Legendary Italian conductor Arturo Toscanini became artistic director in the early 20th century, cementing La Scala’s reputation for Verdi performance as well as bringing a new focus to the works of Wagner. Toscanini left a lasting legacy, with the 135-strong Teatro alla Scala Orchestra now considered one of the world’s best for in the genre. Claudio Abbado and Riccardo Muti have also taken up the baton, the latter leaving in 2005 – citing “staff hostility” – after 19 years as music director.
The building sustained severe damage in WWII bombings, and a major restoration effort ensued. Extensive renovations again took place in 2002 – 2004 to expand the backstage area and modernise technical mechanisms. Today, the theatre seats 2,800 and boasts one of the largest stages in Italy (16.15m d x 20.4m w x 26m h).
Fun Fact: The loggione gallery above the boxes are famously peopled with the most critical and often merciless opera devotees, who have been the cause of many a fiasco and audience riot over the years. As recently as 2006, they booed Roberto Alagna off the stage during Verdi’s Aida, his understudy replacing him mid-scene without time to don his costume.
In the 19th century, opera-goers were even rowdier thanks to a casino stationed in the foyer.
One to watch: Verdi’s Rigoletto in a new Luc Bondy production, with Vittorio Grigolo as the Duke and Gustavo Dudamel conducting. November 6-17, 2012.
Captured on film: This visually stunning 2009 production of the first opera, Monteverdi’s L’Orfeo, takes a Titian painting and the traditions of commedia dell’arte as its inspiration.
Teatro La Fenice, Venice
Inaugurated in 1792 with Paisiello’s musical drama I Guochi d’Agrigento, La Fenice (“The Phoenix”) has risen from the ashes more than once to loom large in the city of canals. It was the first theatre in Venice which sought to claim its status in the classical, elegant facade, designed by G A Selva. Even after it was burned down and rebuilt in 1837, it remained one of Italy’s leading theatres.
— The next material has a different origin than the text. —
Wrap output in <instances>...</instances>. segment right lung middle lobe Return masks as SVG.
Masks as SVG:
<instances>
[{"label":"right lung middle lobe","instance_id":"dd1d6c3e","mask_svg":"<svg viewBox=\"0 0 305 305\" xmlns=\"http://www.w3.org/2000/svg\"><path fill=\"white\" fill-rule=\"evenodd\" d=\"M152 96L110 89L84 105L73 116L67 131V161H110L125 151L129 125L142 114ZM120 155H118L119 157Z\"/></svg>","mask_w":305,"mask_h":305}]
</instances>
Verdi composed five operas for La Fenice: Ernani (1844), Attila (1846), Rigoletto (1851), La traviata (1853) and Simon Boccanegra (1857), and the theatre helped Giacomo Meyerbeer rise to stardom with his Il crociato in Egitto (1824).
From 1949, the names of Maria Calls and Renata Tebaldi began to appear in the playbills when Callas took on the role of Elvira in I Puritani. In 1960, La Stupenda graced the Fenice stage in the eponymous role of Alcina in Handel’s opera.
On January 1996 a devastating fire destroyed much of the theatre. Riccardo Muti heralded its triumphant reopening in 2003. To safeguard against more bad luck, the theatre’s entire historical archive has been digitised and is available to browse online.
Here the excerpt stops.